Amélie Dereuder |  27 Mai 2019 | 

La start-up Nutri’Earth a développé une farine d’insectes riches en protéines, en vitamines et minéraux. Selon Thomas Dormigny, co-fondateur de la société, elle permet de lutter contre l’ostéoporose ou la dénutrition de la personne âgée.

Dans le domaine des insectes comestibles, la commercialisation d'un aliment en nutrition humaine reste suspendue à une éventuelle autorisation Novel Foods.

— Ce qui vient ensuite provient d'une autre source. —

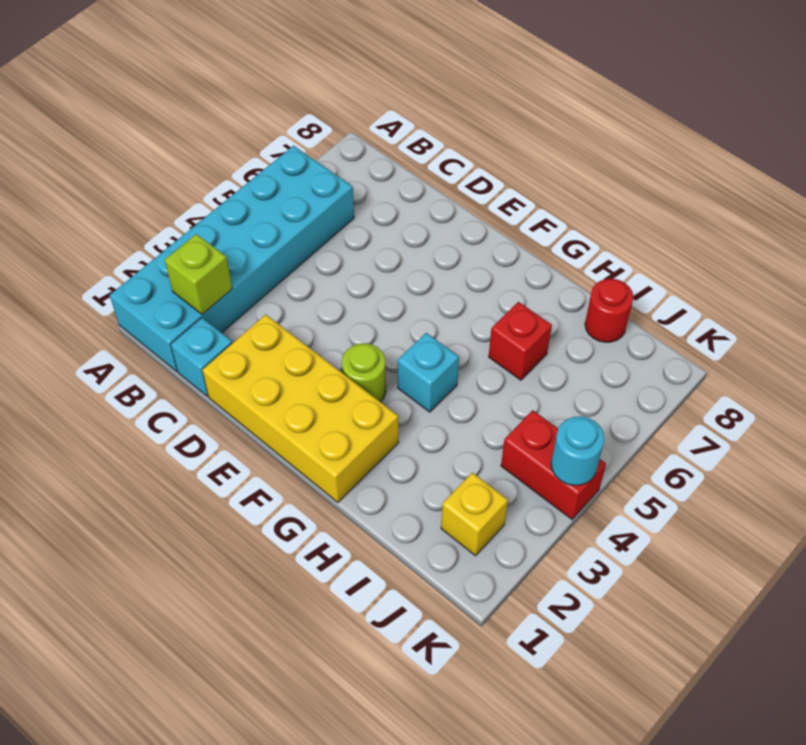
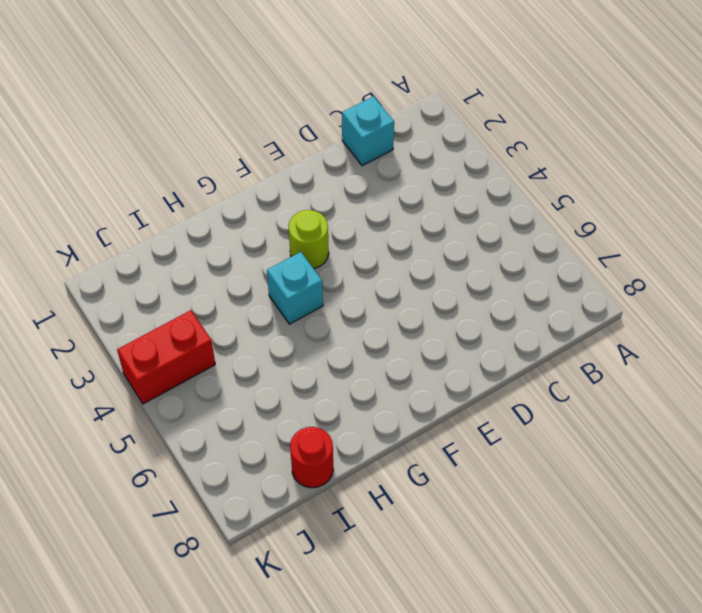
none -> cyan 2x6 brick [110,146,354,372]
none -> yellow 2x4 brick [203,314,399,502]

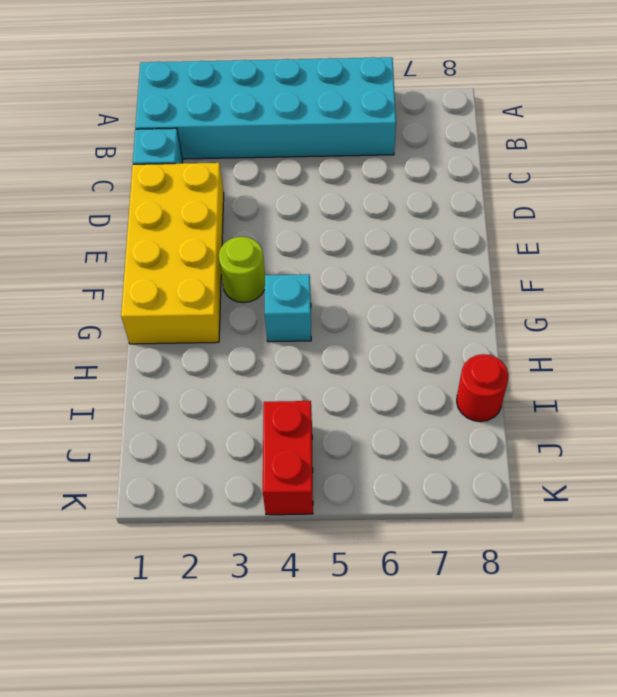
none -> red 1x1 brick [489,302,552,380]
none -> yellow 1x1 brick [441,473,508,556]

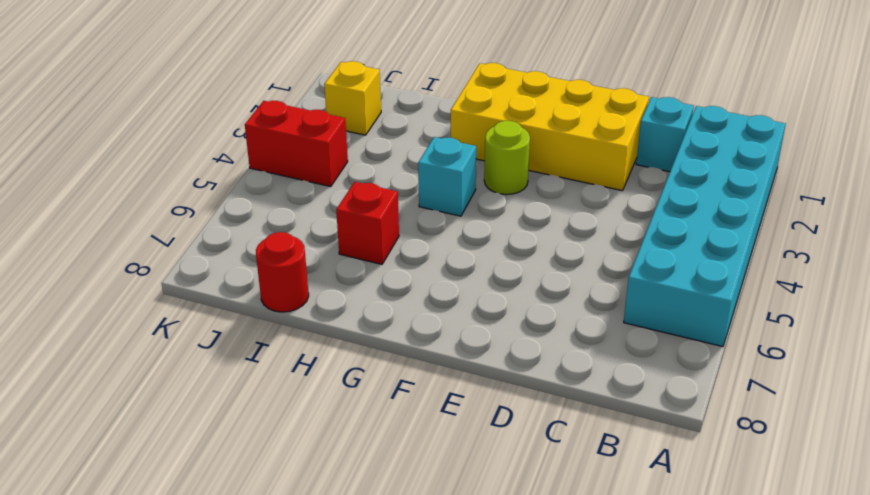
none -> lime 1x1 brick [165,234,232,314]
none -> cyan 1x1 round brick [551,416,604,485]

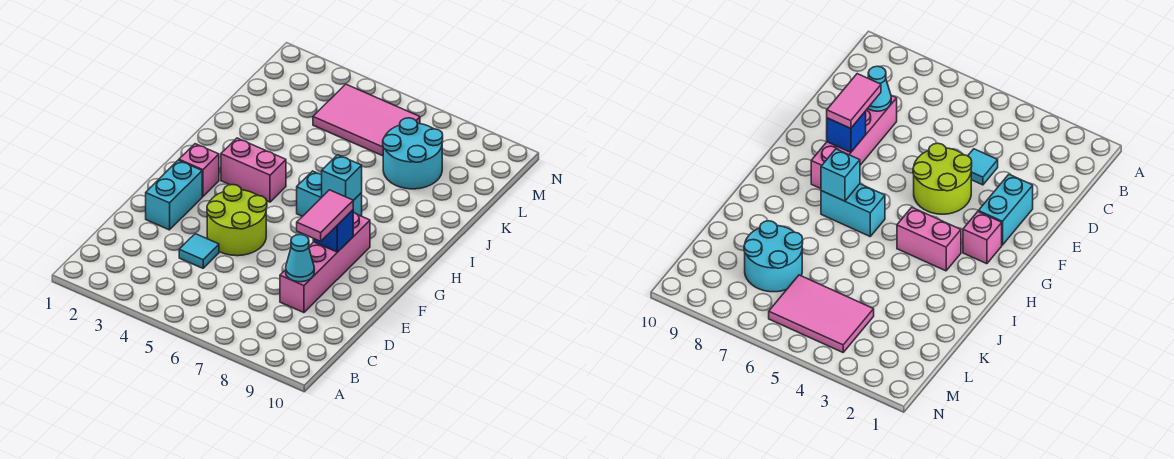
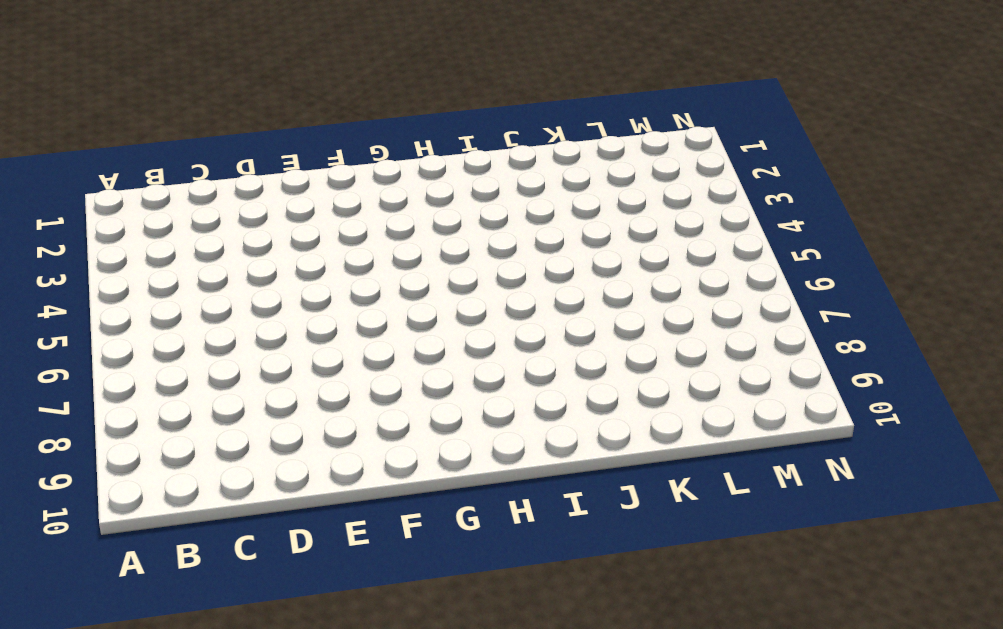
none -> cyan 1x1 tile [179,234,219,268]
none -> pink 1x4 brick [280,213,370,313]
none -> cyan 1x2 brick [146,160,202,230]

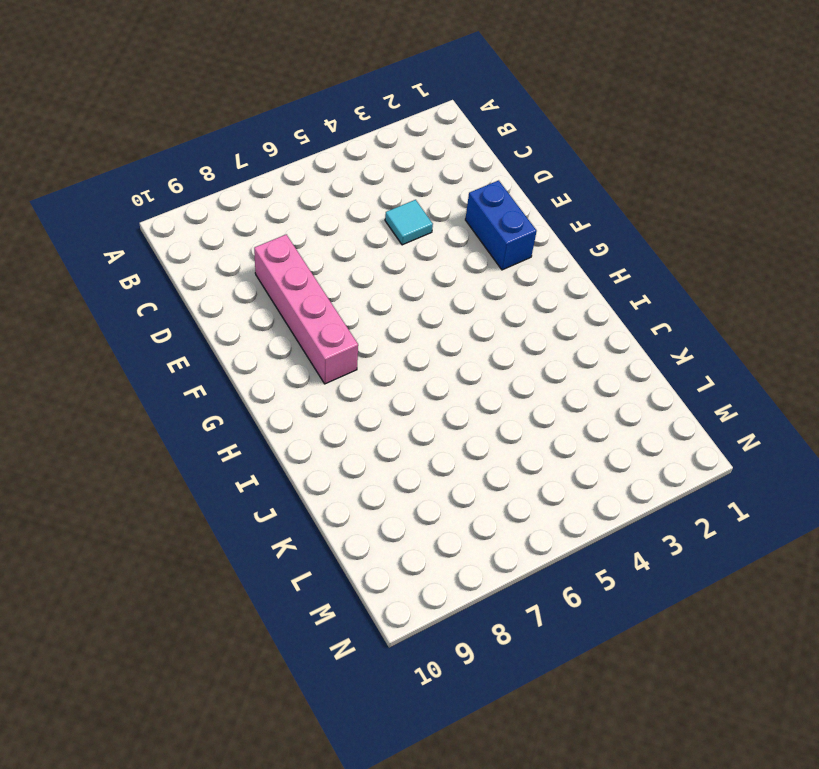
blue 1x2 brick [465,180,537,270] -> cyan 1x2 brick [146,160,202,230]
none -> lime 2x2 round brick [207,185,267,256]
none -> pink 1x1 brick [179,144,219,197]
none -> pink 1x2 brick [221,138,286,202]

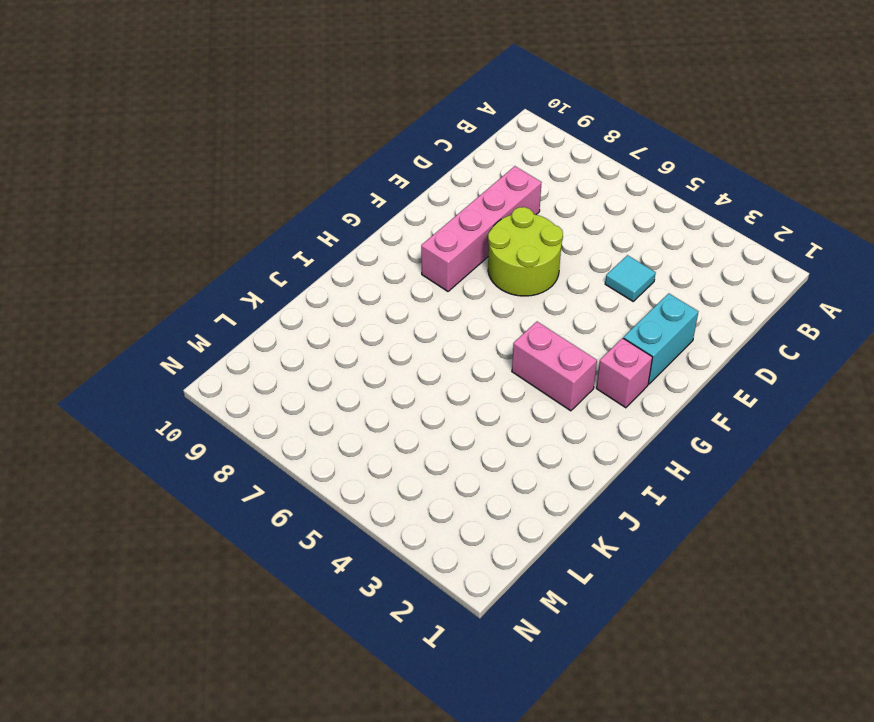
lime 2x2 round brick [488,207,563,296] -> lime 2x2 round brick moved to [207,185,267,256]
none -> cyan 1x2 brick [297,171,362,216]
none -> cyan 2x2 round brick [383,118,443,189]
none -> pink 2x3 tile [313,84,420,156]

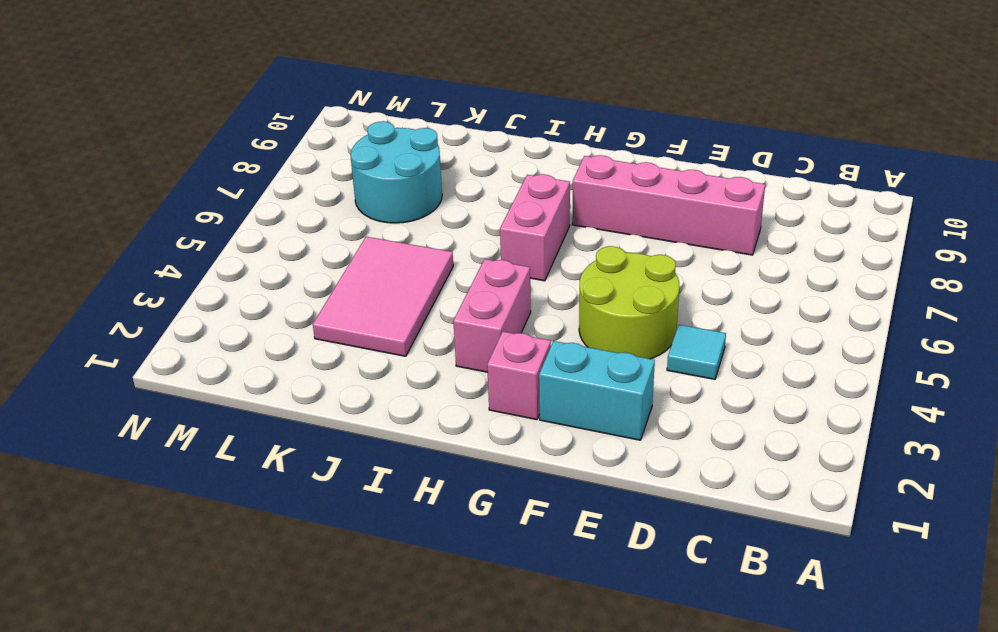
pink 1x2 brick [500,174,570,281] -> cyan 1x2 brick [297,171,362,216]
pink 2x3 tile [313,237,453,356] -> pink 2x3 tile moved to [313,84,420,156]
none -> cyan 1x1 cone [286,235,314,282]
none -> blue 1x1 brick [313,210,353,252]
none -> cyan 1x1 brick [322,155,362,200]

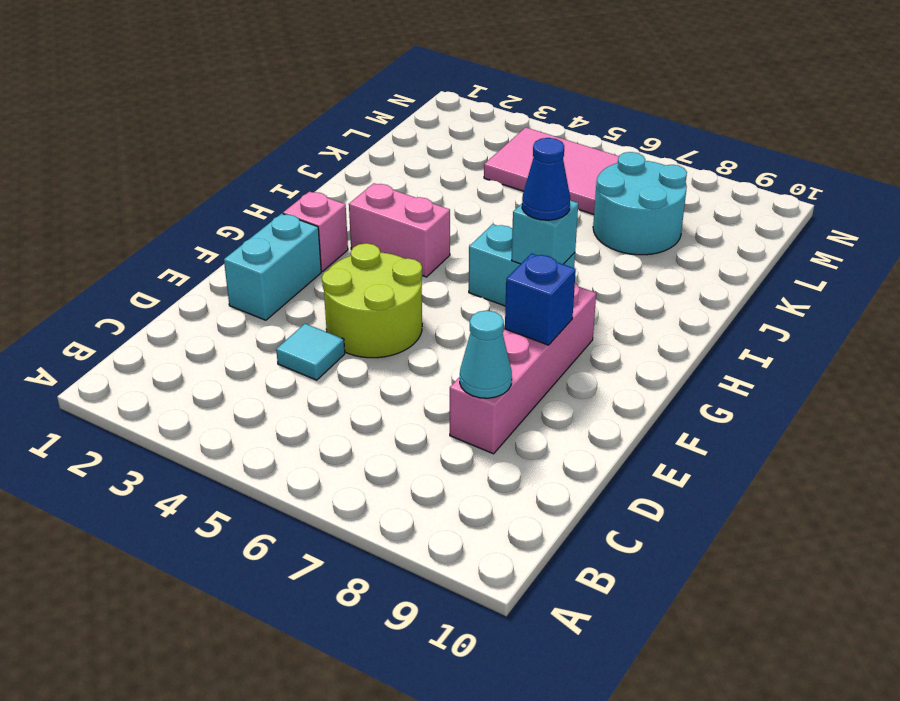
blue 1x1 cone [522,138,570,220] -> none
none -> pink 1x2 tile [297,190,353,241]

Ce qui n’empêche pas les sociétés d’innover. La start-up française Nutri’Earth a choisi de transformer le ténébrion meunier en ingrédient santé. Les arthropodes sont enrichis en nutriments via leur alimentation et un process de transformation breveté, ce qui permet d’augmenter et de standardiser les teneurs en vitamines et en minéraux. « Nous utilisons le ténébrion meunier comme bio-accumulateur de nutriments. Cela nous permet de produire une farine avec 67,5 % de protéines, riche en vitamine D3 et en calcium, ce qui est très intéressant pour lutter contre l’ostéoporose et la dénutrition des personnes âgées », explique Thomas Dormigny, qui a co-fondé la société en 2017.

L'ingrédient sous forme de poudre peut s’employer dans des compléments alimentaires ou directement pour l’enrichissement de plats dans les instituts de santé type Ehpad. « Jusqu’à 10 %, on ne relève aucun impact sur le goût, l’odeur ou la texture. De notre côté, nous préconisons un ajout de 5 % dans plusieurs aliments, ce qui permet d’apporter suffisamment de nutriments à différents moments de la journée », ajoute Thomas Dormigny.

Des consommateurs peu réfractaires

Les insectes n’étant pas un aliment habituel en Europe, l’entreprise installée à Lomme (59) a également mené une étude d’acceptation auprès des seniors et dans les cuisines collectives. Résultat, les personnes âgées sont moins réfractaires à consommer ce type d’ingrédients que leurs accompagnants plus jeunes. Les résidents y voient notamment l’opportunité d’éviter une surmédication grâce à l’enrichissement de leurs plats.

En attendant de pouvoir proposer cet ingrédient en France, Nutri’Earth vient de boucler une levée de fonds d’un million d'euros, ce qui lui permet d’ouvrir une usine pilote en juin puis de lancer la commercialisation fin 2019 en Suisse. Avantage de ce pays, les insectes ne doivent pas passer par une autorisation Novel Foods.